§ YOUR TASK: Copy the listing below, substituting "collected by" for "collectors" wherever it occurs and leaving all other text unchanged.

____

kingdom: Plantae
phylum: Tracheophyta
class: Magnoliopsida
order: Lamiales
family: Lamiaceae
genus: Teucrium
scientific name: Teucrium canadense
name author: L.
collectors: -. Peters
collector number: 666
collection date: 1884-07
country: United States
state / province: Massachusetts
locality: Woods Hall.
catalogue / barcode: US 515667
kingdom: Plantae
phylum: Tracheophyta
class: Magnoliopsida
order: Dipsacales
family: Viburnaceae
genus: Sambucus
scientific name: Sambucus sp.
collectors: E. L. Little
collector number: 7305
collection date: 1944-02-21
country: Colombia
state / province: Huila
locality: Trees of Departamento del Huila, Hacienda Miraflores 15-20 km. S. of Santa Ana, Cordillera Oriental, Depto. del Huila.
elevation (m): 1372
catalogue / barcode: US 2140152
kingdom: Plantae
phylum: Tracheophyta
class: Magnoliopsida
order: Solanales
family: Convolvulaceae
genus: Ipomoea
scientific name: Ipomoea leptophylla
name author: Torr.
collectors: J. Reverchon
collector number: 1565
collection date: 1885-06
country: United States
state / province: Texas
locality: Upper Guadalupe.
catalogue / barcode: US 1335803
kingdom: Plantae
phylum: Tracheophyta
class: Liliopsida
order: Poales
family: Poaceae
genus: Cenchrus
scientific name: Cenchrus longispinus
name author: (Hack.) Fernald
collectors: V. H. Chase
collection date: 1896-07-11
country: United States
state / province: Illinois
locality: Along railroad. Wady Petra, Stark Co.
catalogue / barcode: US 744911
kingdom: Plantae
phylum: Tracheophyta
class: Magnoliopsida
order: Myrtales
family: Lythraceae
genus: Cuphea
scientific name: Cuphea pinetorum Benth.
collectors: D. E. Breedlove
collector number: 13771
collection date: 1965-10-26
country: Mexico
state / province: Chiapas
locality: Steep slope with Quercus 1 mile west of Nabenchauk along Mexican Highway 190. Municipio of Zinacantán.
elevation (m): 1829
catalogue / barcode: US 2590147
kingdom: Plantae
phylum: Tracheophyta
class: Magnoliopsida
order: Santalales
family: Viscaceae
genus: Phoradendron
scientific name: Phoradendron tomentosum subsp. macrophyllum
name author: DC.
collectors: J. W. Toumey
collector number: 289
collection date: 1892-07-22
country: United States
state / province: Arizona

____

§ COMPLETED EXERCISE:
kingdom: Plantae
phylum: Tracheophyta
class: Magnoliopsida
order: Lamiales
family: Lamiaceae
genus: Teucrium
scientific name: Teucrium canadense
name author: L.
collected by: -. Peters
collector number: 666
collection date: 1884-07
country: United States
state / province: Massachusetts
locality: Woods Hall.
catalogue / barcode: US 515667
kingdom: Plantae
phylum: Tracheophyta
class: Magnoliopsida
order: Dipsacales
family: Viburnaceae
genus: Sambucus
scientific name: Sambucus sp.
collected by: E. L. Little
collector number: 7305
collection date: 1944-02-21
country: Colombia
state / province: Huila
locality: Trees of Departamento del Huila, Hacienda Miraflores 15-20 km. S. of Santa Ana, Cordillera Oriental, Depto. del Huila.
elevation (m): 1372
catalogue / barcode: US 2140152
kingdom: Plantae
phylum: Tracheophyta
class: Magnoliopsida
order: Solanales
family: Convolvulaceae
genus: Ipomoea
scientific name: Ipomoea leptophylla
name author: Torr.
collected by: J. Reverchon
collector number: 1565
collection date: 1885-06
country: United States
state / province: Texas
locality: Upper Guadalupe.
catalogue / barcode: US 1335803
kingdom: Plantae
phylum: Tracheophyta
class: Liliopsida
order: Poales
family: Poaceae
genus: Cenchrus
scientific name: Cenchrus longispinus
name author: (Hack.) Fernald
collected by: V. H. Chase
collection date: 1896-07-11
country: United States
state / province: Illinois
locality: Along railroad. Wady Petra, Stark Co.
catalogue / barcode: US 744911
kingdom: Plantae
phylum: Tracheophyta
class: Magnoliopsida
order: Myrtales
family: Lythraceae
genus: Cuphea
scientific name: Cuphea pinetorum Benth.
collected by: D. E. Breedlove
collector number: 13771
collection date: 1965-10-26
country: Mexico
state / province: Chiapas
locality: Steep slope with Quercus 1 mile west of Nabenchauk along Mexican Highway 190. Municipio of Zinacantán.
elevation (m): 1829
catalogue / barcode: US 2590147
kingdom: Plantae
phylum: Tracheophyta
class: Magnoliopsida
order: Santalales
family: Viscaceae
genus: Phoradendron
scientific name: Phoradendron tomentosum subsp. macrophyllum
name author: DC.
collected by: J. W. Toumey
collector number: 289
collection date: 1892-07-22
country: United States
state / province: Arizona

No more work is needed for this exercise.